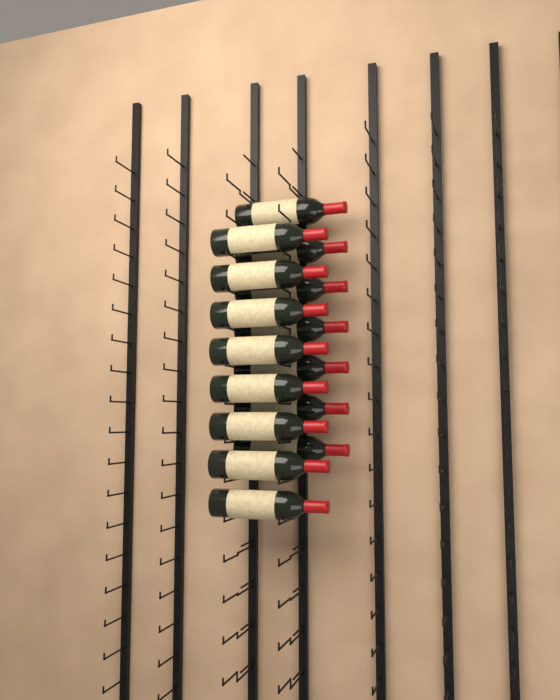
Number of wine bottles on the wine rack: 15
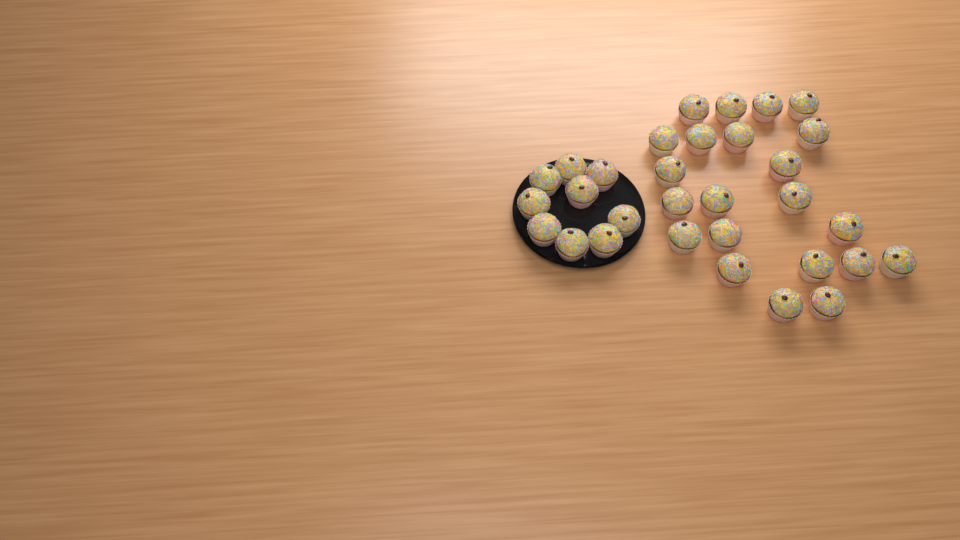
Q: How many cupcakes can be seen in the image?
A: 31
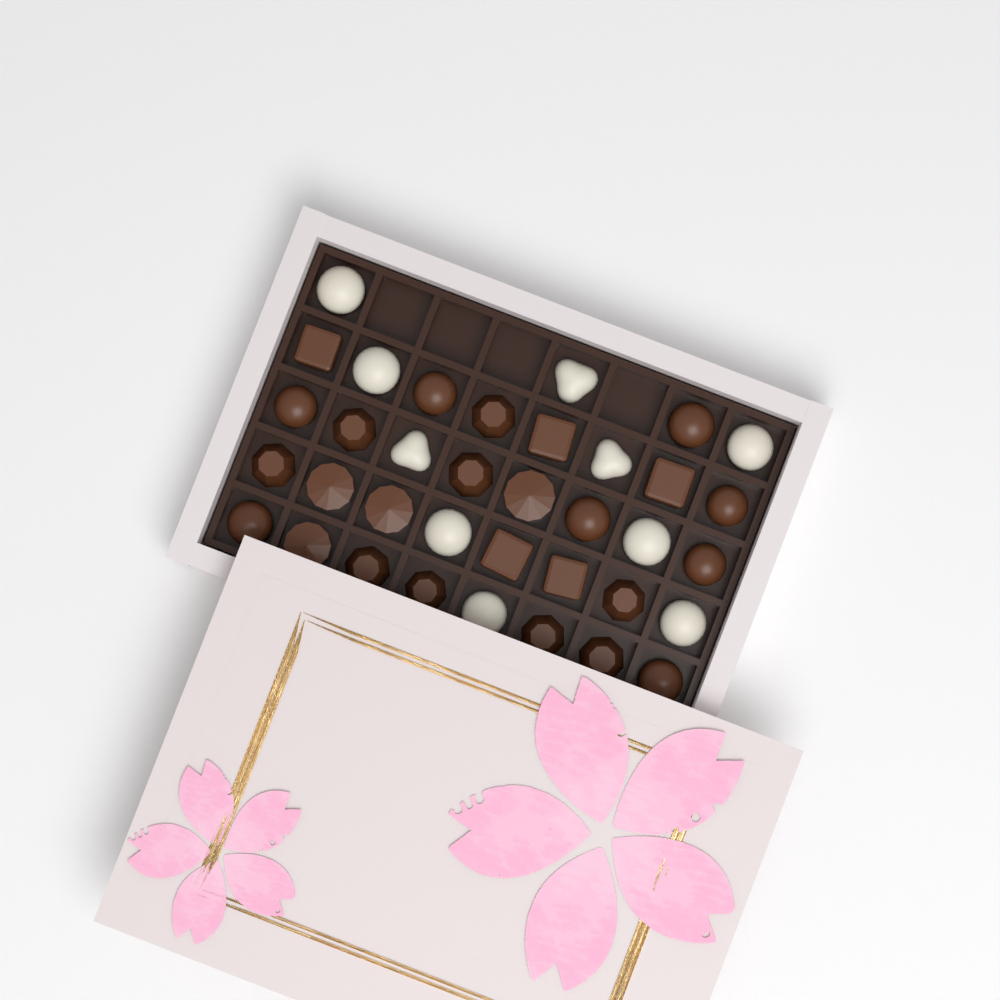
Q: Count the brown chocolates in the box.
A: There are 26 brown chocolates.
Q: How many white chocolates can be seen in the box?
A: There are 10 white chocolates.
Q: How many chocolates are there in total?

==================================================

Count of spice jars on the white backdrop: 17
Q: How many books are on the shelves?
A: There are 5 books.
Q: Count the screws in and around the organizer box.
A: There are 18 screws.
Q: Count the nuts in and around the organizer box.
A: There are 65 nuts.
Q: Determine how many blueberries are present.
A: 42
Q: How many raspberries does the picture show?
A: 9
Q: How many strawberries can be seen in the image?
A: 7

==================================================

> PROBLEM
Gather every line of the records above that contains the word "nuts", and list each one in full.

> RESPONSE
Q: Count the nuts in and around the organizer box.
A: There are 65 nuts.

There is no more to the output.